Activity:
In the copy, include no pictures. Reproduce the rest of the entries exactly.
%%
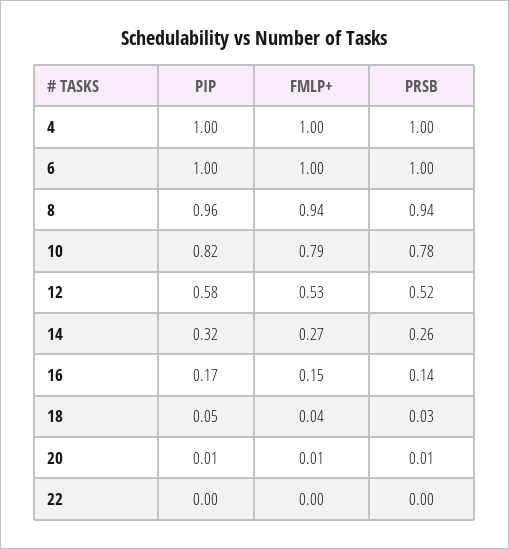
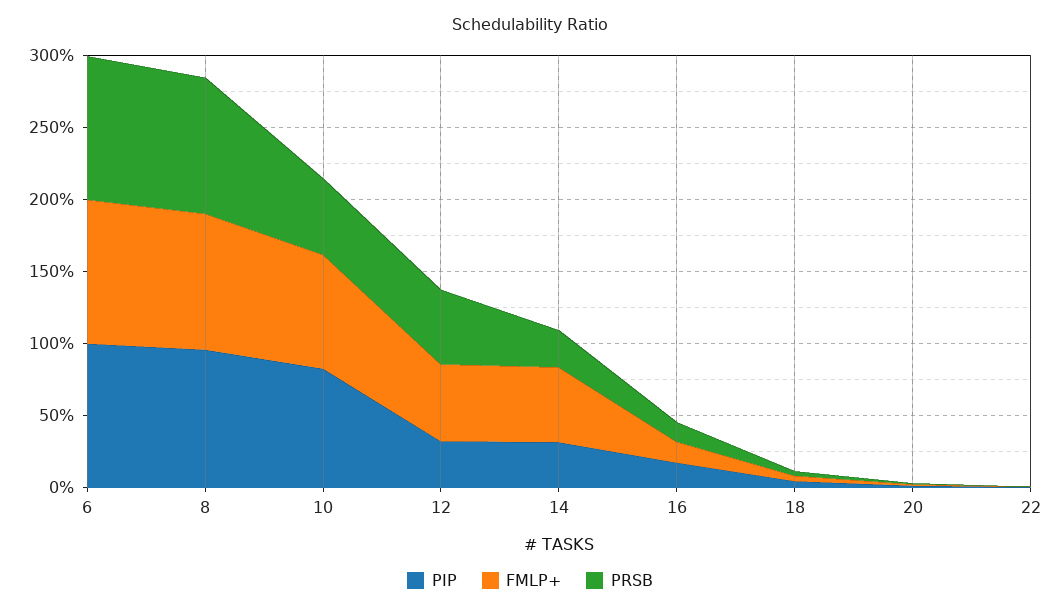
  {
    "PIP": {
-     "4": 1,
      "6": 1,
      "8": 0.96,
      "10": 0.82,
-     "12": 0.58,
+     "12": 0.3,
      "14": 0.32,
      "16": 0.17,
      "18": 0.05,
      "20": 0.01,
      "22": 0
    },
    "FMLP+": {
-     "4": 1,
      "6": 1,
      "8": 0.94,
      "10": 0.79,
      "12": 0.53,
-     "14": 0.27,
+     "14": 0.5,
      "16": 0.15,
      "18": 0.04,
      "20": 0.01,
      "22": 0
    },
    "PRSB": {
-     "4": 1,
      "6": 1,
      "8": 0.94,
-     "10": 0.78,
+     "10": 0.5,
      "12": 0.52,
      "14": 0.26,
      "16": 0.14,
      "18": 0.03,
      "20": 0.01,
      "22": 0
    }
  }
%%
Solution below:
  {
    "PIP": {
-     "4": 1,
      "6": 1,
      "8": 0.96,
      "10": 0.82,
-     "12": 0.58,
+     "12": 0.3,
      "14": 0.32,
      "16": 0.17,
      "18": 0.05,
      "20": 0.01,
      "22": 0
    },
    "FMLP+": {
-     "4": 1,
      "6": 1,
      "8": 0.94,
      "10": 0.79,
      "12": 0.53,
-     "14": 0.27,
+     "14": 0.5,
      "16": 0.15,
      "18": 0.04,
      "20": 0.01,
      "22": 0
    },
    "PRSB": {
-     "4": 1,
      "6": 1,
      "8": 0.94,
-     "10": 0.78,
+     "10": 0.5,
      "12": 0.52,
      "14": 0.26,
      "16": 0.14,
      "18": 0.03,
      "20": 0.01,
      "22": 0
    }
  }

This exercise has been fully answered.